I hesitate to mention this because I fear it could bring me bad luck, but I am going to do it anyway. Yesterday, I received an email from one of my professors. Please note, before I go any further that she emailed my entire class, all of whom have an interest in archives. The course name is Archival Management, after all.
In this email, she mentioned a few class notes, but also informed us of a message from someone who works in the archives of one of the largest companies in MN. This message concerned the opening of an internship position this summer in their corporate archives.
So... I probably have not mentioned this before on the blog, but basically whenever someone asks me what I would like to do with my library degree, I often tell them that I would like to work in archives, preferably in a corporate or government setting. Can you see why this is of interest to me?

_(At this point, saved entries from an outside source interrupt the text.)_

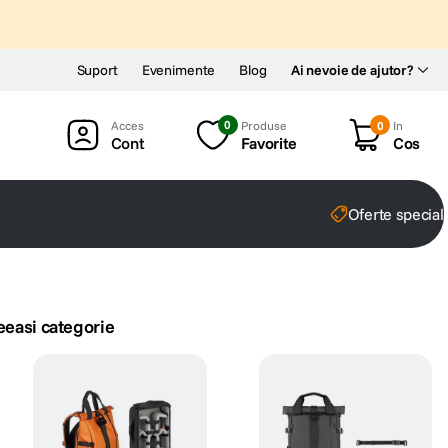
Suport
Evenimente
Blog
Ai nevoie de ajutor?
0
Produse
0
In
Cont
Favorite
Cos
Oferte special
eeasi categorie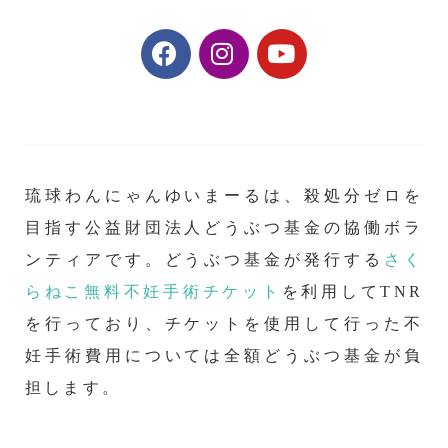
琉球わんにゃんゆいまーるは、殺処分ゼロを
目指す公益財団法人どうぶつ基金の協働ボラ
ンティアです。どうぶつ基金が発行する
さく
らねこ無料不妊手術チケット
を利用してTNR
を行っており、チケットを使用して行った不
妊手術費用については全額どうぶつ基金が負
担します。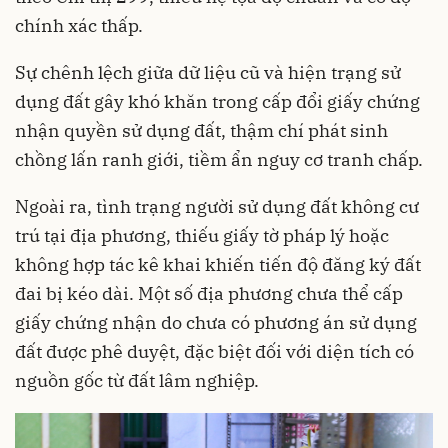
chính xác thấp.
Sự chênh lệch giữa dữ liệu cũ và hiện trạng sử
dụng đất gây khó khăn trong cấp đổi giấy chứng
nhận quyền sử dụng đất, thậm chí phát sinh
chồng lấn ranh giới, tiềm ẩn nguy cơ tranh chấp.
Ngoài ra, tình trạng người sử dụng đất không cư
trú tại địa phương, thiếu giấy tờ pháp lý hoặc
không hợp tác kê khai khiến tiến độ đăng ký đất
đai bị kéo dài. Một số địa phương chưa thể cấp
giấy chứng nhận do chưa có phương án sử dụng
đất được phê duyệt, đặc biệt đối với diện tích có
nguồn gốc từ đất lâm nghiệp.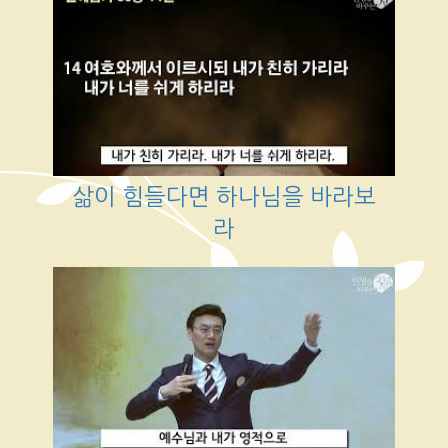
삶이 힘들다면 하나님을 바라보
라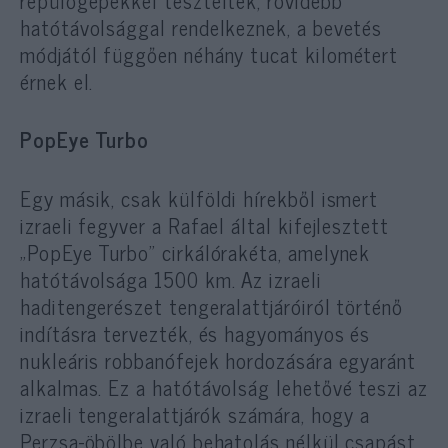
repülőgépekkel teszteltek, rövidebb
hatótávolsággal rendelkeznek, a bevetés
módjától függően néhány tucat kilométert
érnek el.
PopEye Turbo
Egy másik, csak külföldi hírekből ismert
izraeli fegyver a Rafael által kifejlesztett
„PopEye Turbo” cirkálórakéta, amelynek
hatótávolsága 1500 km. Az izraeli
haditengerészet tengeralattjáróiról történő
indításra tervezték, és hagyományos és
nukleáris robbanófejek hordozására egyaránt
alkalmas. Ez a hatótávolság lehetővé teszi az
izraeli tengeralattjárók számára, hogy a
Perzsa-öbölbe való behatolás nélkül csapást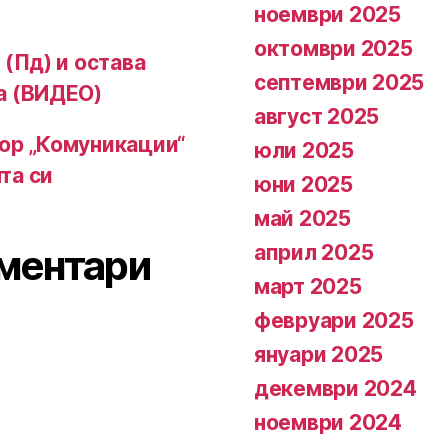
ноември 2025
октомври 2025
 (Пд) и остава
септември 2025
а (ВИДЕО)
август 2025
ор „Комуникации“
юли 2025
та си
юни 2025
май 2025
април 2025
ментари
март 2025
февруари 2025
януари 2025
декември 2024
ноември 2024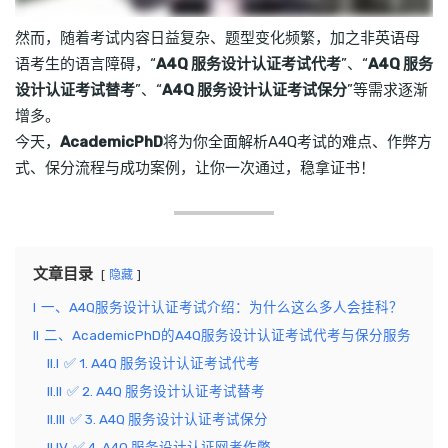
然而，随着考试内容日益复杂、题型变化频繁，加之非英语母
语考生的语言障碍，“
A4Q 服务设计认证考试代考
”、“
A4Q 服务
设计认证考试替考
”、“
A4Q 服务设计认证考试保分
”等需求逐渐
增多。
今天，
AcademicPhD
将为你全面解析A4Q考试的难点、作弊方
式、保分流程与成功案例，让你一次通过，稳拿证书！
文章目录
隐藏
I
一、A4Q服务设计认证考试介绍：为什么这么多人会挂科？
II
二、AcademicPhD的A4Q服务设计认证考试代考与保分服务
II.I
✅ 1. A4Q 服务设计认证考试代考
II.II
✅ 2. A4Q 服务设计认证考试替考
II.III
✅ 3. A4Q 服务设计认证考试保分
II.IV
✅ 4. A4Q 服务设计认证网考作弊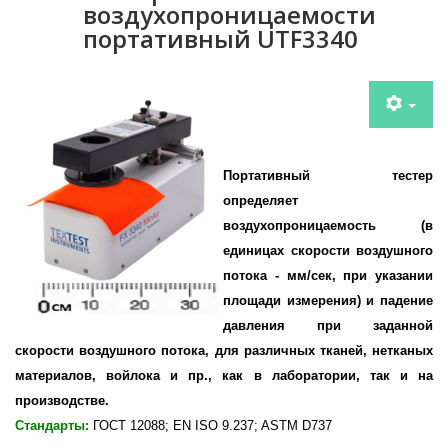
воздухопроницаемости
портативный UTF3340
Портативный тестер
определяет
воздухопроницаемость
(в
единицах скорости воздушного
потока - мм/сек, при указании
площади измерения) и падение
давления при заданной
скорости воздушного потока, для различных тканей, нетканых
материалов, войлока и пр., как в лаборатории, так и на
производстве.
Стандарты:
ГОСТ 12088; EN ISO 9.237; ASTM D737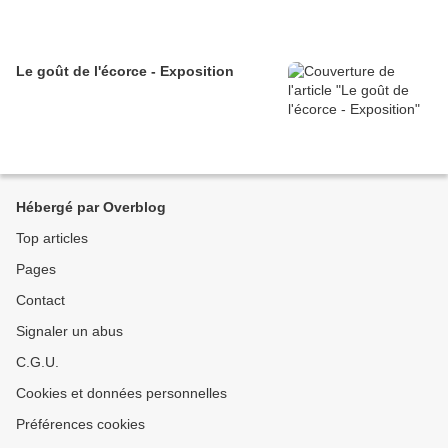
Le goût de l'écorce - Exposition
Hébergé par Overblog
Top articles
Pages
Contact
Signaler un abus
C.G.U.
Cookies et données personnelles
Préférences cookies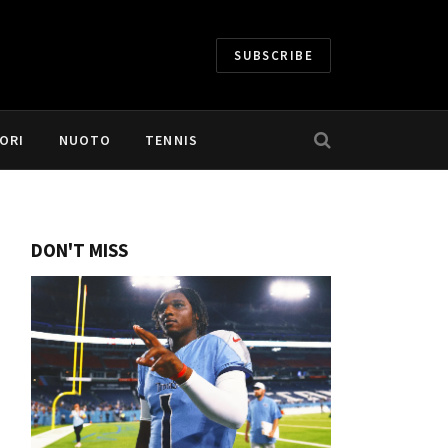
SUBSCRIBE
ORI
NUOTO
TENNIS
DON'T MISS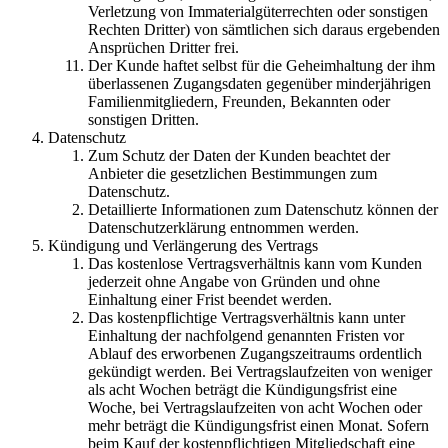
Verletzung von Immaterialgüterrechten oder sonstigen
Rechten Dritter) von sämtlichen sich daraus ergebenden
Ansprüchen Dritter frei.
Der Kunde haftet selbst für die Geheimhaltung der ihm
überlassenen Zugangsdaten gegenüber minderjährigen
Familienmitgliedern, Freunden, Bekannten oder
sonstigen Dritten.
Datenschutz
Zum Schutz der Daten der Kunden beachtet der
Anbieter die gesetzlichen Bestimmungen zum
Datenschutz.
Detaillierte Informationen zum Datenschutz können der
Datenschutzerklärung entnommen werden.
Kündigung und Verlängerung des Vertrags
Das kostenlose Vertragsverhältnis kann vom Kunden
jederzeit ohne Angabe von Gründen und ohne
Einhaltung einer Frist beendet werden.
Das kostenpflichtige Vertragsverhältnis kann unter
Einhaltung der nachfolgend genannten Fristen vor
Ablauf des erworbenen Zugangszeitraums ordentlich
gekündigt werden. Bei Vertragslaufzeiten von weniger
als acht Wochen beträgt die Kündigungsfrist eine
Woche, bei Vertragslaufzeiten von acht Wochen oder
mehr beträgt die Kündigungsfrist einen Monat. Sofern
beim Kauf der kostenpflichtigen Mitgliedschaft eine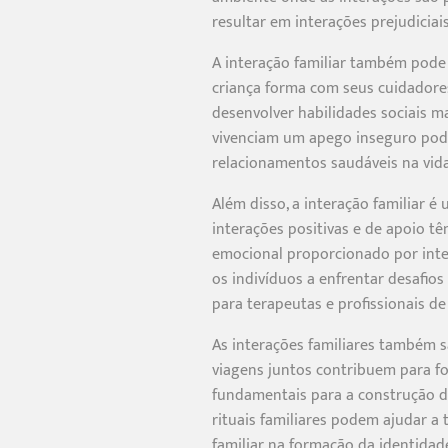
resultar em interações prejudiciai
A interação familiar também pode 
criança forma com seus cuidadore
desenvolver habilidades sociais m
vivenciam um apego inseguro podem
relacionamentos saudáveis na vida
Além disso, a interação familiar 
interações positivas e de apoio t
emocional proporcionado por inte
os indivíduos a enfrentar desafios
para terapeutas e profissionais d
As interações familiares também sã
viagens juntos contribuem para fo
fundamentais para a construção d
rituais familiares podem ajudar a
familiar na formação da identidade 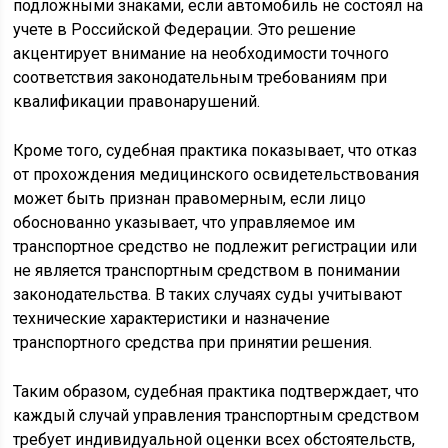
подложными знаками, если автомобиль не состоял на
учете в Российской Федерации. Это решение
акцентирует внимание на необходимости точного
соответствия законодательным требованиям при
квалификации правонарушений.
Кроме того, судебная практика показывает, что отказ
от прохождения медицинского освидетельствования
может быть признан правомерным, если лицо
обоснованно указывает, что управляемое им
транспортное средство не подлежит регистрации или
не является транспортным средством в понимании
законодательства. В таких случаях суды учитывают
технические характеристики и назначение
транспортного средства при принятии решения.
Таким образом, судебная практика подтверждает, что
каждый случай управления транспортным средством
требует индивидуальной оценки всех обстоятельств,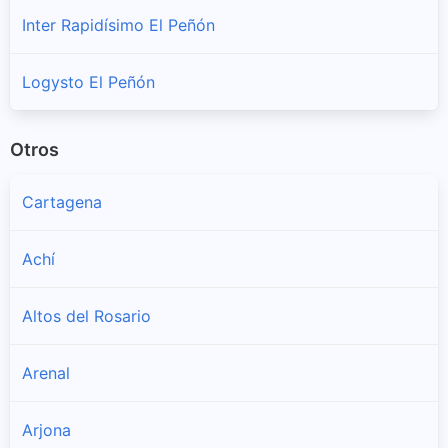
Inter Rapidísimo El Peñón
Logysto El Peñón
Otros
Cartagena
Achí
Altos del Rosario
Arenal
Arjona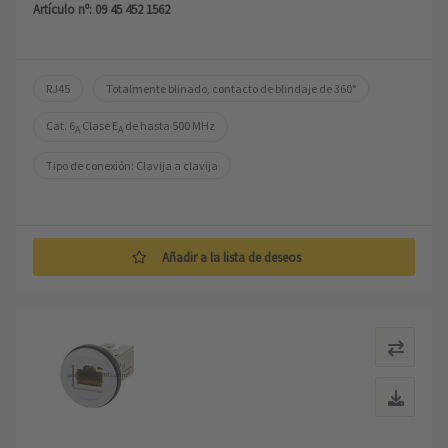
Artículo nº: 09 45 452 1562
RJ45
Totalmente blinado, contacto de blindaje de 360°
Cat. 6
 Clase E
 de hasta 500 MHz
A
A
Tipo de conexión: Clavija a clavija
Añadir a la lista de deseos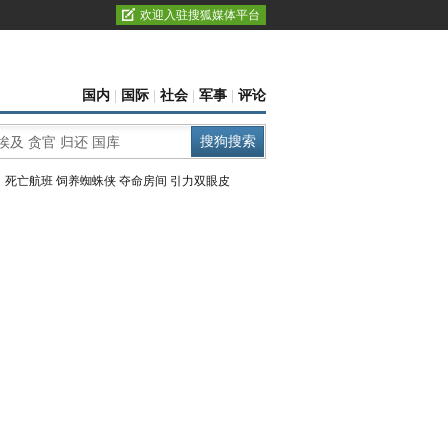
欢迎入驻搜狐媒体平台
国内
|
国际
|
社会
|
军事
|
评论
：
死亡航班
饲养蜘蛛侠
夺命房间
引力双眼皮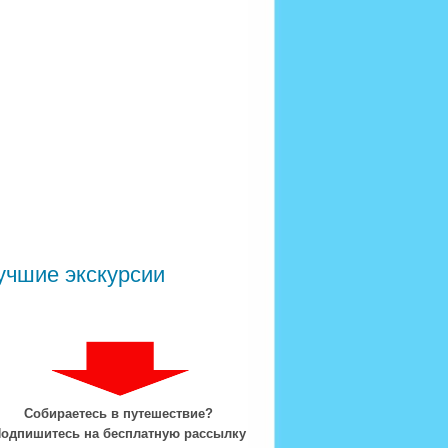
учшие экскурсии
Собираетесь в путешествие?
одпишитесь на бесплатную рассылку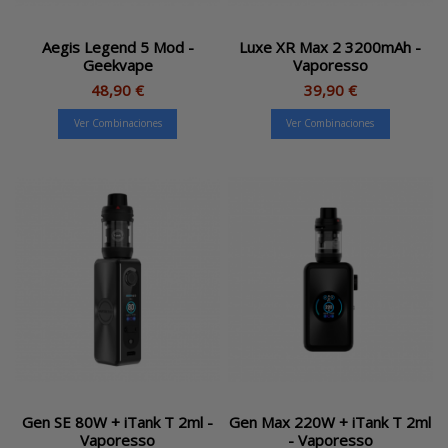
Aegis Legend 5 Mod -
Luxe XR Max 2 3200mAh -
Geekvape
Vaporesso
48,90 €
39,90 €
Ver Combinaciones
Ver Combinaciones
Gen SE 80W + iTank T 2ml -
Gen Max 220W + iTank T 2ml
Vaporesso
- Vaporesso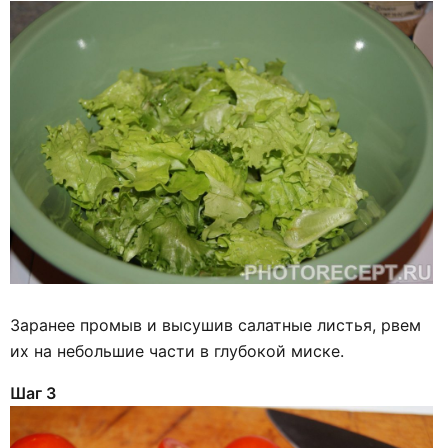
Заранее промыв и высушив салатные листья, рвем
их на небольшие части в глубокой миске.
Шаг 3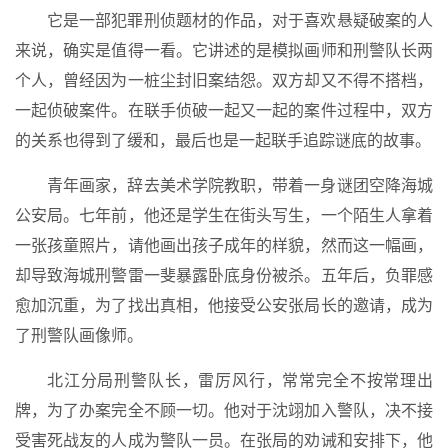
它是一部犯罪刑侦题材的作品，对于喜欢悬疑破案的人
来说，确实是值得一看。它讲述的是模拟画师和刑警队长两
个人，曾经因为一桩尘封旧案结怨。双方却又不得不搭档，
一起侦破案件。在联手侦破一起又一起的案件过程中，双方
的关系也得到了缓和，最后也是一起联手追踪谜底的故事。
青年画家，辞去美术学院教职，带着一身谜团空降海城
公安局。七年前，他还是学生在街头写生，一个陌生人拿着
一张孩童照片，请他画出孩子成年的样貌，然而这一幅画，
却导致海城刑警雷一斐暴露卧底身份被杀。五年后，负罪感
愈加沉重，为了找出真相，他接受公安张局长的邀请，成为
了刑警队画像师。
北江分局刑警队长，雷厉风行，常常完全不按常理出
牌，为了办案完全不顾一切。他对于沈翊加入警队，决不接
受害死战友的人成为警队一员。在张局的劝诫和安排下，他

Here is the catch: I have to prepare my resume. OK, so I KNOW that this is a necessary document for the betterment of my future. In fact, my university requires that all graduates submit them before they can receive their diploma. However, I have not prepared a resume for employment-type purposes for.... about... oh say... nine years? In those nine-ish years, I have worked for the same company albeit not in the same job position.
In preparation for this, I have borrowed my father's book, "Resumes! Resumes! Resumes!" It is indeed as exciting as it sounds. I have a copy worked up right now, but I will have him review it for me. It's always good to get the perspective of someone who has actually used resumes to make hiring decisions.
As a spelling/grammatical note, you may have noticed that I did not use the appropriate accent mark for the word resume. This is because I am lazy and I hate trying to locate the symbol notations in Blogger. If this really bothers you, you must be naive. (Ha-HA!)
In all honesty, I'm even sure what qualifications they are looking for as there has been no formal posting. Will my experiences and skills be enough? They certainly should be. Can I compete with other applicants? I don't know who else will apply, but I would like to think that I'm just as capable as the next person. Will there be interviews? If there are tons of applicants, probably. Although, I am not certain if this is a paid internship or not. This may have an effect on the applicant pool.
In the end, I need to think positively. Even if I don't end up getting the internship, the process is still useful practice for next year when I start looking for real jobs. If I did by some crazy lucky charm chance get the position, it would be an amazing item to have on my resume in the future, to say nothing of the experience itself and how it could prepare me for a brand spanking new type of workplace environment.
One important thing that has shown me even at this early stage of the game is that I am starting to face the reality that my tenure at my current company is nearing an end-date. True, I don't know EXACTLY when that will be, but it is starting to sink in that this degree I am pursuing is the key to a whole new realm of possibilities in my career-life.
Will I become a corporate archivist for a Fortune-500 company or will I end up shelving books at the Myrtle Mabee Library in Belgrade, MN? At this point, it is anyone's guess. There is always my father's suggestion that I work for the Vatican. Or wait, was he pushing for Flagstaff, AZ? Wait and see!!!!